Vox: Scientific Experiments Uncover Fish Rights

June 10th, 2016 11:30 AM

Most vegans are bigots. At least, that’s the implication of the latest “scientific” discoveries reported by Vox. According to Vox, fish have decent proficiency at human face recognition. That doesn’t just make fish one step ahead of iPhoto. Although it may be a tough hook to swallow even for current ethical vegetarians, Vox concludes, fish probably have rights too.

Last week, our nation’s enlightened media covered the death of a gorilla six times more than it covered the ISIS beheading of Christians and fifty-four times more than the shooting of 69 humans in Chicago. When Cecil the lion died last year, it wasn’t much different. Animal rights are all the rage.
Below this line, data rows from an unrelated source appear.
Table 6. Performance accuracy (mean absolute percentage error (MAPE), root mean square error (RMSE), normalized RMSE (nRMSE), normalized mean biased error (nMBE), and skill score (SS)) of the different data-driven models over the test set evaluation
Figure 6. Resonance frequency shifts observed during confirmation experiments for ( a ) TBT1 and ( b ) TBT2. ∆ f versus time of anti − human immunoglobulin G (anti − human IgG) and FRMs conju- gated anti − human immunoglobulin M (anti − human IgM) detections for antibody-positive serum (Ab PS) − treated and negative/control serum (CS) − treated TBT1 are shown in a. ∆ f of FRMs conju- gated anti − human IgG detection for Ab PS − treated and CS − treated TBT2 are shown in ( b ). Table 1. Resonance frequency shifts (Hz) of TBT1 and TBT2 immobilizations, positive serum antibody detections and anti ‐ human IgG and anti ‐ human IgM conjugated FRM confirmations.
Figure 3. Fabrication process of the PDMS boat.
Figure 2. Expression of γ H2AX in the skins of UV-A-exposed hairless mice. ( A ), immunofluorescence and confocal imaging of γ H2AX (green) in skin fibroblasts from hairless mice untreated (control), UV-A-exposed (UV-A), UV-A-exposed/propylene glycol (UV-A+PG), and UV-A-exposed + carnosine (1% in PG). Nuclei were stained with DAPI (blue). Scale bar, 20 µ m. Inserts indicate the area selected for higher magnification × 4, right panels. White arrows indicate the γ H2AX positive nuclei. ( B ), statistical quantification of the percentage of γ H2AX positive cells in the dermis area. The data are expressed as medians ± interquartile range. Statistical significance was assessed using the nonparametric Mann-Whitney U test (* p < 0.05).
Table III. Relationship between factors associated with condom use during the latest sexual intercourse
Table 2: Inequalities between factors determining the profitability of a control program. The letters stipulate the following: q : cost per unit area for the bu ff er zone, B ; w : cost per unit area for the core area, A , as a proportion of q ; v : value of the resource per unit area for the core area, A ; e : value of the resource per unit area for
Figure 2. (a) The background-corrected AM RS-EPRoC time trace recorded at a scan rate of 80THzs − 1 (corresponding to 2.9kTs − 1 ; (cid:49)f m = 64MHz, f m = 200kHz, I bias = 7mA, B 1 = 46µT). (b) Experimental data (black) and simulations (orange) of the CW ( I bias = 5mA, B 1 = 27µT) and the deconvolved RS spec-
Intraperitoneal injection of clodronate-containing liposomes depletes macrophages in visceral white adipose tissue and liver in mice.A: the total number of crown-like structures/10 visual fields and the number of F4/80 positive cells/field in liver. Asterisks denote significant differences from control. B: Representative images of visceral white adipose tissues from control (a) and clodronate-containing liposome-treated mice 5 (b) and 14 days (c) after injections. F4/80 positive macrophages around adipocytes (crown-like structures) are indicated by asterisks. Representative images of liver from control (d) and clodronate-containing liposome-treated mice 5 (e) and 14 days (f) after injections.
With this new trend and a potentially politically correct Pixar flick on anthropomorphized fish just out, no one should be surprised that fish are the next to claim rights.

According to Vox’s Brad Plumer, “One of the most astounding things that humans can do is recognize faces.” The ability to reason, which allowed for the writing of Hamlet or construction of New York City, would seem more astounding than the face-recognition function dogs and even laptops possess, but Vox knows best.

As Plumer reports, recent scientific research has discovered that fish, like humans, can recognize faces with the accuracy of a B student (86%). If readers accepts Plumer’s starting point that face recognition is among the most astounding features of humans, then fish are at least close to as astounding as humans. Should they get rights too?

To answer the question, Plumer consulted the biologist Culum Brown. Brown reports that the astounding-ness of fish doesn’t stop with face recognition. Plumer summarizes, fish “can learn from each other. They can recognize other fish they've spent time with previously. They know their place within fish social hierarchies. They remember complex spatial maps of their surroundings.”

According to Brown, the question of fish rights ultimately comes down to whether fish can feel pain. (Plumer never questions this utilitarian assumption.) “But for some reason, a lot of people refuse to believe that fish can feel pain.” (Plumer never asks who these unnamed deniers are.) Whoever they are, according to Brown, they deny the cutting edge science of the last thirty years, which has discovered that fish do in fact feel pain. Aristotle would have been shocked.

Brown goes on to describe the brutal way in which fish are captured and killed by “massive commercial” fishing. If animal rights groups will advocate for other sentient animals, then it seems they should advocate for the brutally mass-murdered fish as well. As Brown complains, “Nobody’s ever asked what does a fish want? What does a fish need? . . . I think, ultimately, the revolution will come. But it will be slow because the implications are huge.”

Vox’s Brad Plumer hasn’t renounced eating fish by the end of the article. “But,” he concludes, “it’s certainly a challenge to many of our usual notions of animal rights.”